Every submission through the Tradesmen Website contact and quote forms is parsed by AI before creating the CRM record. The AI normalizes address formats, deduplicates against existing contacts, extracts the job type from free-text descriptions, and applies appropriate tags. Records created from web forms require minimal manual cleanup.

Auto-Fill from Job Photos

When before-photos are uploaded, the AI can suggest job description updates based on what it detects in the images. A photo of a corroded water heater updates the project notes with "existing water heater shows corrosion at connections." This creates documentation without the tech narrating anything.

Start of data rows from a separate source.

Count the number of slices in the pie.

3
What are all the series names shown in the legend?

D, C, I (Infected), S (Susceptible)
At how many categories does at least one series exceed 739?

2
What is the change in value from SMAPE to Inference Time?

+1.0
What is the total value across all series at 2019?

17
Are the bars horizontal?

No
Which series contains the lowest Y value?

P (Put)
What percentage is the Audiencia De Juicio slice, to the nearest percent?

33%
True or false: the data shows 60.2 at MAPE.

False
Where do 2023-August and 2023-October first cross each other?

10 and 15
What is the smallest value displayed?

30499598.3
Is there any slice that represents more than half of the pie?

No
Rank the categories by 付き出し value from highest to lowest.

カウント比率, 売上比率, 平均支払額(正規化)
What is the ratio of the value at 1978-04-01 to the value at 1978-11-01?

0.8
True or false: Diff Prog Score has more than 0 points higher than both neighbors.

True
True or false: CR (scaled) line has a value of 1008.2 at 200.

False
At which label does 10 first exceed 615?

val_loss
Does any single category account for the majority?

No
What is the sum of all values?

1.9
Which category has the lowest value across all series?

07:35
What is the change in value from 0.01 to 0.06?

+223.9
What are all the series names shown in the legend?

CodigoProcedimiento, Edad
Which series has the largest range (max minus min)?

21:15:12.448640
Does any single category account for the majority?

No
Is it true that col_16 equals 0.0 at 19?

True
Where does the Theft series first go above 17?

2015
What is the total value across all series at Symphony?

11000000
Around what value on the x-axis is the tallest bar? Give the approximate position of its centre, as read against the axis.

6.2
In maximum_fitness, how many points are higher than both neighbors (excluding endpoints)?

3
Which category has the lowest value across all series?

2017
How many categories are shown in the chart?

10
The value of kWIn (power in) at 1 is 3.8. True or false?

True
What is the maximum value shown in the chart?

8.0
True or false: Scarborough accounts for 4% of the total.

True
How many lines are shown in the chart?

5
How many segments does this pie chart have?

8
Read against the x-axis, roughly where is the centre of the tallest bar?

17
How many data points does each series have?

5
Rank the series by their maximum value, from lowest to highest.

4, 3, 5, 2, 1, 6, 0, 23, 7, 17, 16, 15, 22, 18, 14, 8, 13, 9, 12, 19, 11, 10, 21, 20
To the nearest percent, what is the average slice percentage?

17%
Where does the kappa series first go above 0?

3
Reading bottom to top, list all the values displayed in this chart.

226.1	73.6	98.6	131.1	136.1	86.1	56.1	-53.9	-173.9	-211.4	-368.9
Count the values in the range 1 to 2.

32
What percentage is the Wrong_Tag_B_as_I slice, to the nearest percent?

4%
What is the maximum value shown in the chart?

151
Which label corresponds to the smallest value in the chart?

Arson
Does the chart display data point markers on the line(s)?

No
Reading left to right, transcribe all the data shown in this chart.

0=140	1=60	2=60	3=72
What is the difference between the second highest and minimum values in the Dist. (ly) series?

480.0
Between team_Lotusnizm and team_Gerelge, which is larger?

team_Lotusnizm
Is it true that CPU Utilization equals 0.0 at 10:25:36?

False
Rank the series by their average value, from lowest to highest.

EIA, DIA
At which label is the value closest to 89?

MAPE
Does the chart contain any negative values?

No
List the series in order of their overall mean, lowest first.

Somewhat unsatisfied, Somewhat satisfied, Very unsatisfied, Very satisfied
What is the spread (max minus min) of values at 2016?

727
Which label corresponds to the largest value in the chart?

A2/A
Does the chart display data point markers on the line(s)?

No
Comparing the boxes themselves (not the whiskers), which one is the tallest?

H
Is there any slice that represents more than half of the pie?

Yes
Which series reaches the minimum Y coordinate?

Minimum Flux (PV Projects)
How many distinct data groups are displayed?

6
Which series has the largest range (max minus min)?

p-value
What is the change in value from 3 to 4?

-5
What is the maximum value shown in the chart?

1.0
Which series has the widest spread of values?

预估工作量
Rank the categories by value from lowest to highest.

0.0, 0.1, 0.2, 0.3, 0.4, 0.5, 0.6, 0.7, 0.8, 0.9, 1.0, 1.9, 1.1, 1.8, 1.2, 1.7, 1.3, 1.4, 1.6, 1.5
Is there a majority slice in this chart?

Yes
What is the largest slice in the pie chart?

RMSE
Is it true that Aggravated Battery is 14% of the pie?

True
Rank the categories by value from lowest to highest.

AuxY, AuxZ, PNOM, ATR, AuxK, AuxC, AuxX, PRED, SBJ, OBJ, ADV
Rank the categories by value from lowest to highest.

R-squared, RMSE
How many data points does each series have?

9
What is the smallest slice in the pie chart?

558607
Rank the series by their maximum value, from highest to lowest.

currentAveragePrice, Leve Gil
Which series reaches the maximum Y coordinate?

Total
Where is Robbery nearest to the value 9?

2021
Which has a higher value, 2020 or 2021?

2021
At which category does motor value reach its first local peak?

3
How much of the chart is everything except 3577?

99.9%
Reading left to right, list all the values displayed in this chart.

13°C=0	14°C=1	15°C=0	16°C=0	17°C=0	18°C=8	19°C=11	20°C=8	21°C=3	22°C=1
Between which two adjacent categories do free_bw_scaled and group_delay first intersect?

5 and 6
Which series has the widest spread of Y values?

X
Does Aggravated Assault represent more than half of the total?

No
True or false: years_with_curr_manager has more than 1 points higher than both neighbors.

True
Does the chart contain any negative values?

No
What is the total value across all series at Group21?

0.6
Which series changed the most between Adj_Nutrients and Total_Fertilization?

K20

Smart Scheduling Suggestions

When a new job needs to be scheduled, the AI reviews the crew calendar, job location, and current workload to suggest the optimal dispatch — factoring in drive time between jobs, technician skill match, and current utilization rate. The dispatcher still makes the final call; the AI removes the calculation work.

CRUD Operations

OperationAvailableNotes
ViewYesAI suggestions are visible inline where they occur: in the Conversations inbox, on new contact creation, on estimate drafts, and in call logs
CreateYesAI creates draft records (contacts, project notes, estimate line items) that a human must confirm before they're saved as real records
UpdateYesAI suggestions for existing records are presented as proposed edits; the human confirms, modifies, or dismisses each suggestion
DeleteYesAI-generated drafts that are dismissed are discarded without saving; confirmed records follow normal deletion rules for their record type

Human-in-the-Loop

Every AI action that would create or modify a record requires a human confirmation step. The AI never writes directly to the database without a user accepting the suggestion. This keeps the system trustworthy — techs and staff know that anything in the CRM was reviewed by a person, not autonomously generated.